Data excerpts:

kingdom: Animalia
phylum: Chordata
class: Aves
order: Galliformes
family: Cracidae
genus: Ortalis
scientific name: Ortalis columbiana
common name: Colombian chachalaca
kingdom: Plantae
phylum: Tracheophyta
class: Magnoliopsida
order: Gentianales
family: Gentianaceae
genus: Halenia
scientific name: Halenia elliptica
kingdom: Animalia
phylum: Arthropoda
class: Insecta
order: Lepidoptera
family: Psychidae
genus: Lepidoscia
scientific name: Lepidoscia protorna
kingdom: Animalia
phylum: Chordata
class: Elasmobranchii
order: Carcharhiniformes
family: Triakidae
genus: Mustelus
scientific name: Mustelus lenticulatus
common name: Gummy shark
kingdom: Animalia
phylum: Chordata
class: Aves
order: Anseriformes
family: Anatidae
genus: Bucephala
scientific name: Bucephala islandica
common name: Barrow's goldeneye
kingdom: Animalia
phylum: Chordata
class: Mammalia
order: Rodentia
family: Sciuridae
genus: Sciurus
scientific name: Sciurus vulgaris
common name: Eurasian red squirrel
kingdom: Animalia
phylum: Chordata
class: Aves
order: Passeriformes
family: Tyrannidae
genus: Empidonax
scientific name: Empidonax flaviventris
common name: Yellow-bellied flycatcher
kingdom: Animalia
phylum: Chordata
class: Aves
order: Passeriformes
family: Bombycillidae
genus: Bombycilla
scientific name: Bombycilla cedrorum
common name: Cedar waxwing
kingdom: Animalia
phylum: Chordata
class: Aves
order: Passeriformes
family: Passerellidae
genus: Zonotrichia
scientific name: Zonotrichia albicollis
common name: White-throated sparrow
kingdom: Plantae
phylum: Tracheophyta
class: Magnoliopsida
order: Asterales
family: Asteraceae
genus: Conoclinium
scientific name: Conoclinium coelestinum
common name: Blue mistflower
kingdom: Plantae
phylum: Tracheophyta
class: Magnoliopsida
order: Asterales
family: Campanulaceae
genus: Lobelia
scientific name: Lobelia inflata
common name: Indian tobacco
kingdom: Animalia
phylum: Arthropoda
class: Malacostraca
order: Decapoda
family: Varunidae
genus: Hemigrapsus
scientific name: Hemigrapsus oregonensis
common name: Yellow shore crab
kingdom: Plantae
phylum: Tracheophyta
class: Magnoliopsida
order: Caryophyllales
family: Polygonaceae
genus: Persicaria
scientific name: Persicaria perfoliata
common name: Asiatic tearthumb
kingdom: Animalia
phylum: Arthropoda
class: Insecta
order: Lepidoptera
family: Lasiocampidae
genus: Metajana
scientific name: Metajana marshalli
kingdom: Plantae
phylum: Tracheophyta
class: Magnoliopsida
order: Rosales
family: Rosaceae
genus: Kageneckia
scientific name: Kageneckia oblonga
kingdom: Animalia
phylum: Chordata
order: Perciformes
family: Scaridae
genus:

▸ What is being asked:
Convert all the items into a Markdown table with two columns, No. and Line. Give each non-blank line its own row, numbered in sequence.

▸ Response:
| No. | Line |
|---|---|
| 1 | kingdom: Animalia |
| 2 | phylum: Chordata |
| 3 | class: Aves |
| 4 | order: Galliformes |
| 5 | family: Cracidae |
| 6 | genus: Ortalis |
| 7 | scientific name: Ortalis columbiana |
| 8 | common name: Colombian chachalaca |
| 9 | kingdom: Plantae |
| 10 | phylum: Tracheophyta |
| 11 | class: Magnoliopsida |
| 12 | order: Gentianales |
| 13 | family: Gentianaceae |
| 14 | genus: Halenia |
| 15 | scientific name: Halenia elliptica |
| 16 | kingdom: Animalia |
| 17 | phylum: Arthropoda |
| 18 | class: Insecta |
| 19 | order: Lepidoptera |
| 20 | family: Psychidae |
| 21 | genus: Lepidoscia |
| 22 | scientific name: Lepidoscia protorna |
| 23 | kingdom: Animalia |
| 24 | phylum: Chordata |
| 25 | class: Elasmobranchii |
| 26 | order: Carcharhiniformes |
| 27 | family: Triakidae |
| 28 | genus: Mustelus |
| 29 | scientific name: Mustelus lenticulatus |
| 30 | common name: Gummy shark |
| 31 | kingdom: Animalia |
| 32 | phylum: Chordata |
| 33 | class: Aves |
| 34 | order: Anseriformes |
| 35 | family: Anatidae |
| 36 | genus: Bucephala |
| 37 | scientific name: Bucephala islandica |
| 38 | common name: Barrow's goldeneye |
| 39 | kingdom: Animalia |
| 40 | phylum: Chordata |
| 41 | class: Mammalia |
| 42 | order: Rodentia |
| 43 | family: Sciuridae |
| 44 | genus: Sciurus |
| 45 | scientific name: Sciurus vulgaris |
| 46 | common name: Eurasian red squirrel |
| 47 | kingdom: Animalia |
| 48 | phylum: Chordata |
| 49 | class: Aves |
| 50 | order: Passeriformes |
| 51 | family: Tyrannidae |
| 52 | genus: Empidonax |
| 53 | scientific name: Empidonax flaviventris |
| 54 | common name: Yellow-bellied flycatcher |
| 55 | kingdom: Animalia |
| 56 | phylum: Chordata |
| 57 | class: Aves |
| 58 | order: Passeriformes |
| 59 | family: Bombycillidae |
| 60 | genus: Bombycilla |
| 61 | scientific name: Bombycilla cedrorum |
| 62 | common name: Cedar waxwing |
| 63 | kingdom: Animalia |
| 64 | phylum: Chordata |
| 65 | class: Aves |
| 66 | order: Passeriformes |
| 67 | family: Passerellidae |
| 68 | genus: Zonotrichia |
| 69 | scientific name: Zonotrichia albicollis |
| 70 | common name: White-throated sparrow |
| 71 | kingdom: Plantae |
| 72 | phylum: Tracheophyta |
| 73 | class: Magnoliopsida |
| 74 | order: Asterales |
| 75 | family: Asteraceae |
| 76 | genus: Conoclinium |
| 77 | scientific name: Conoclinium coelestinum |
| 78 | common name: Blue mistflower |
| 79 | kingdom: Plantae |
| 80 | phylum: Tracheophyta |
| 81 | class: Magnoliopsida |
| 82 | order: Asterales |
| 83 | family: Campanulaceae |
| 84 | genus: Lobelia |
| 85 | scientific name: Lobelia inflata |
| 86 | common name: Indian tobacco |
| 87 | kingdom: Animalia |
| 88 | phylum: Arthropoda |
| 89 | class: Malacostraca |
| 90 | order: Decapoda |
| 91 | family: Varunidae |
| 92 | genus: Hemigrapsus |
| 93 | scientific name: Hemigrapsus oregonensis |
| 94 | common name: Yellow shore crab |
| 95 | kingdom: Plantae |
| 96 | phylum: Tracheophyta |
| 97 | class: Magnoliopsida |
| 98 | order: Caryophyllales |
| 99 | family: Polygonaceae |
| 100 | genus: Persicaria |
| 101 | scientific name: Persicaria perfoliata |
| 102 | common name: Asiatic tearthumb |
| 103 | kingdom: Animalia |
| 104 | phylum: Arthropoda |
| 105 | class: Insecta |
| 106 | order: Lepidoptera |
| 107 | family: Lasiocampidae |
| 108 | genus: Metajana |
| 109 | scientific name: Metajana marshalli |
| 110 | kingdom: Plantae |
| 111 | phylum: Tracheophyta |
| 112 | class: Magnoliopsida |
| 113 | order: Rosales |
| 114 | family: Rosaceae |
| 115 | genus: Kageneckia |
| 116 | scientific name: Kageneckia oblonga |
| 117 | kingdom: Animalia |
| 118 | phylum: Chordata |
| 119 | order: Perciformes |
| 120 | family: Scaridae |
| 121 | genus: |